TASK DESCRIPTION »
Please write what comes next in the text on the International Human Solidarity Day and International Migrants Day messages, starting after its final sentence.

TEXT EXCERPT »
========================================

This year’s observance of International Human Solidarity Day comes during a period of dramatic transition. People across the world are demanding greater political freedom, accountability and equality. Global interdependence is deepening along economic, social, and environmental dimensions. In light of these realities, how can we best shape solutions for a more secure, sustainable and prosperous future?

Solidarity is crucial to solving problems in our interconnected world. We witnessed an important act of solidarity at this year’s United Nations Conference on Sustainable Development (Rio+20). Governments, civil society and private sector leaders came together and agreed to promote an economically, socially and environmentally sustainable future.

We can reach our shared goals if people are able to participate in the formulation and implementation of plans, policies and programmes to shape our common future. Commitments without empowerment are words without meaning.

Despite progress in achieving the Millennium Development Goals, we must intensify our efforts before the target date of 2015. We are also laying the groundwork for the post-2015 agenda. The process aims to be participatory, seeking the views of development experts and ordinary citizens around the world.

On International Human Solidarity Day I call on all citizens of the world to help us advance solidarity as a global family – and reach our shared goals.

The Secretary-General’s message – International Migrants Day

Every moment, around the world, people leave their countries in search of a safer or better life. Globally, more than 214 million people are on the move. Many flee difficult conditions only to face even greater struggles, including human rights violations, poverty and discrimination. But these migrants have more than fear and uncertainty; they also possess hopes, courage and the resolve to build a better life. With the right support, they can contribute to society’s progress.

========================================

SOURCE INFORMATION »

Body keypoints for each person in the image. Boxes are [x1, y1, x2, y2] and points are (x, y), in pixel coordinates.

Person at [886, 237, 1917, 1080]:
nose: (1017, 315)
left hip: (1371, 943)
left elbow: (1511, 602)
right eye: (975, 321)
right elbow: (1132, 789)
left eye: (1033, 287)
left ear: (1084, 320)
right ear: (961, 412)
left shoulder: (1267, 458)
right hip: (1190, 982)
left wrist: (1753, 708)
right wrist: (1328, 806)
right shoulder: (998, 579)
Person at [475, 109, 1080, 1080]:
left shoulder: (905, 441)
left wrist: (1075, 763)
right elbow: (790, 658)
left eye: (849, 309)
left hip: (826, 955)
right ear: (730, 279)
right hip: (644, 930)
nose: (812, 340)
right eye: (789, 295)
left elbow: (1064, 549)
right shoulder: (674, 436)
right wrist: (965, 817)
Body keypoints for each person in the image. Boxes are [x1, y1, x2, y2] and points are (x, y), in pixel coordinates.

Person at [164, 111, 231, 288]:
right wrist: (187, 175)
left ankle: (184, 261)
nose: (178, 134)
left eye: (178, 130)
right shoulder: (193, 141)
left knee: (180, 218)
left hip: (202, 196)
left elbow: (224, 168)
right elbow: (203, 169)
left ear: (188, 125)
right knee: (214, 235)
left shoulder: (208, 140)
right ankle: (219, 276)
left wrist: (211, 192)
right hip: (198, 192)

========================================

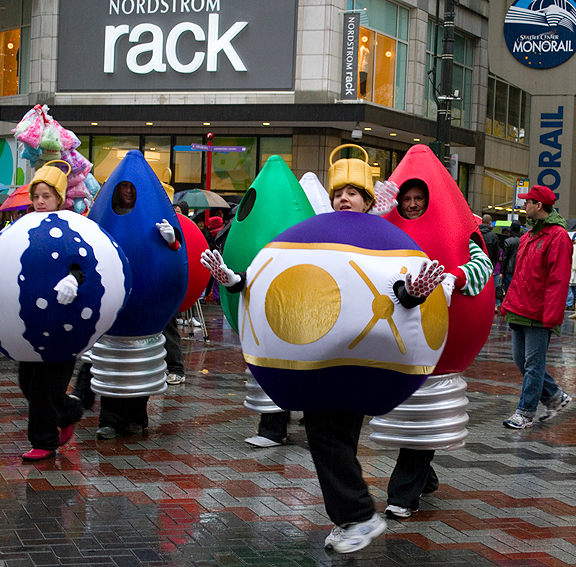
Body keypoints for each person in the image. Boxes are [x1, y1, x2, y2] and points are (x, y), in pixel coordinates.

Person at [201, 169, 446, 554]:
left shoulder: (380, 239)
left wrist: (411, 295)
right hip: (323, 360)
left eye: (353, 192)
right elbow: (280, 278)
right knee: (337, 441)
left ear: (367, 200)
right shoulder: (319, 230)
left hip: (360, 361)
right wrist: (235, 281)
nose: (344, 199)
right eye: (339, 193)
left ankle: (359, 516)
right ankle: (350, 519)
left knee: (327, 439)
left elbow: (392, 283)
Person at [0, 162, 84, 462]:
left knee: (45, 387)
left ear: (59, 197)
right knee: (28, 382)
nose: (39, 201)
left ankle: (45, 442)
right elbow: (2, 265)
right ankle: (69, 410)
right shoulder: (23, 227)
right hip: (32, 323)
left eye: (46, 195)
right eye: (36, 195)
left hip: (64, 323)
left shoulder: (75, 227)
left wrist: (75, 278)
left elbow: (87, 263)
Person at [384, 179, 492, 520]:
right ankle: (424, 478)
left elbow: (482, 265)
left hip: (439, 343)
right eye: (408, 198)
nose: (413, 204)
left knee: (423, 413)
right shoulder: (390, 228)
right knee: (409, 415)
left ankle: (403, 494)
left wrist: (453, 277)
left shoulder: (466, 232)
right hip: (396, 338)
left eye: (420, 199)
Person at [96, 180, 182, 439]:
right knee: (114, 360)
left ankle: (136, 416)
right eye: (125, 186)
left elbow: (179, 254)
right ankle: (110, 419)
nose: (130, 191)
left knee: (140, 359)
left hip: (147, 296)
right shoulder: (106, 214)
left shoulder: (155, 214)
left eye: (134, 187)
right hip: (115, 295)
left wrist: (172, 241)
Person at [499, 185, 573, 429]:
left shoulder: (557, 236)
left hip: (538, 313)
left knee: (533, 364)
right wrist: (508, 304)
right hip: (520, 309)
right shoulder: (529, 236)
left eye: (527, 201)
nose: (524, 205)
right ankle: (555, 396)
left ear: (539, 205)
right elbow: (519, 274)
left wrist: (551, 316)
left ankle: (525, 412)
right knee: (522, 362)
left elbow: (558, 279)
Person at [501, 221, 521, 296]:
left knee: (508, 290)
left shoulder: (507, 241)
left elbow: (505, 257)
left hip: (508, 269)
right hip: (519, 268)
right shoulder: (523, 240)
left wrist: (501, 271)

========================================

RESPONSE TO THIS EXERCISE »
Migration is a global issue that is rightly attracting more and more global attention. Next year, the United Nations General Assembly will hold its second High-Level Dialogue on International Migration and Development, giving Member States and their partners a chance to discuss practical measures to facilitate labour mobility, foster sustainable development and protect the rights of migrants, especially women and girls.

Attention to the rights of migrants is especially important at this time of global economic and financial distress. As budgets tighten, we are seeing austerity measures that discriminate against migrant workers, xenophobic rhetoric that encourages violence against irregular migrants, and proposed immigration laws that allow the police to profile migrants with impunity. During economic downturns, it is worth remembering that whole sectors of the economy depend on migrant workers and migrant entrepreneurs help to create jobs.

When migration policies are developed without attention to vulnerability, marginalization and discrimination, millions of migrants become cheap, disposable labour, the scapegoats for failed economic and social policies, and even casualties in an ill-defined war against “illegal migration.”

As human mobility becomes more complex, and the journeys taken by many migrants more perilous, it becomes all the more urgent to forge national policy responses that address migration based on human rights principles.

In the lead-up to the High-level Dialogue, I hope that Member States will approach human rights as a central issue in migration governance; at the national level I encourage them to take such measures as decriminalizing irregular migration, setting up effective alternatives to immigration detention, and ensuring that the functions of public service providers such as nurses or teachers are kept strictly separate from those of the immigration authorities. I also hope participants will duly consider the issue of migration in the context of the post-2015 global development agenda.